Armenia - A new border post placed in Tavush province during a land transfer to Azerbaijan, May 23, 2024.
Armenia - A new border post placed in Tavush province during a land transfer to Azerbaijan, May 23, 2024.

Armenia and Azerbaijan have made more progress in ongoing negotiations on the delimitation of their border, the Armenian government said on Monday.

“Negotiations continue constructively,” read a short statement released by the office of Deputy Prime Minister Mher Grigorian.

It said that the Armenian and Azerbaijani government commissions on border delimitation have proposed to each other draft “regulations” for their joint work and should work out a relevant common document “soon.”

The Azerbaijani government issued a similar statement. It too gave no details.

The two commissions pledged to agree on the regulations by July 1 when they announced on April 19 the start of the delimitation process that took the form of Armenian territorial concessions to Azerbaijan. In the following weeks, Baku gained control of disputed border areas that that used to be occupied by four Azerbaijani villages captured by Armenian forces in 1991-1992.

For its part, the Azerbaijani army had at occupied at the time large swathes of nearby land belonging to several villages in Armenia’s Tavush province. It has not withdrawn from that land in return for the Armenian concessions. Baku has also refused to withdraw from Armenian territory seized by its troops in 2021 and 2022.

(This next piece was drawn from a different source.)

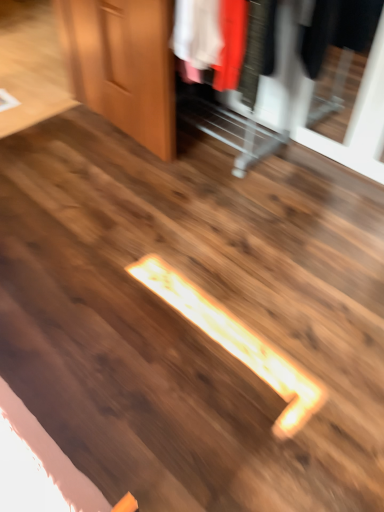
Find the location of a particular element. Image resolution: width=384 pixels, height=512 pixels. vacant space in front of wooden dresser at upper right is located at coordinates (194, 213).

Armenia - Security forces block a road to a border village in Tavush province amid protests against land transfer to Azerbaijan, May 3, 2024.
Armenia - Security forces block a road to a border village in Tavush province amid protests against land transfer to Azerbaijan, May 3, 2024.

The land transfer strongly condemned by the Armenian opposition sparked angry protests in Tavush border villages seriously affected by it. The protests were led by Archbishop Bagrat Galstanian, the then head of the Armenian Apostolic Church. After failing to scuttle preparations for the handover, Galstanian took his campaign to Yerevan where he held a series of big rallies in May and June in a bid to oust Prime Minister Nikol Pashinian.

Pashinian repeatedly defended his unilateral concessions, saying that they will lay the groundwork for Azerbaijan’s recognition of Armenia’s territorial integrity. He said that this “positive experience” will be used in the border delimitation and demarcation process that will supposedly be based on the 1991 Alma-Ata Declaration signed by newly independent ex-Soviet republics.

Earlier on Monday, Pashinian refused to answer a question about the process when he was approached by RFE/RL correspondent in Yerevan.

The 1991 declaration committed Armenia, Azerbaijan and other ex-Soviet state to recognizing each other’s Soviet-era borders. But it does not contain a detailed description of those borders.

Yerevan has insisted, at least until recently, that the two South Caucasus states should use Soviet military maps drawn in the 1970s as a basis for the border delimitation. Baku has rejected this, highlighting its apparent desire to gain even more territory and cede nothing in return.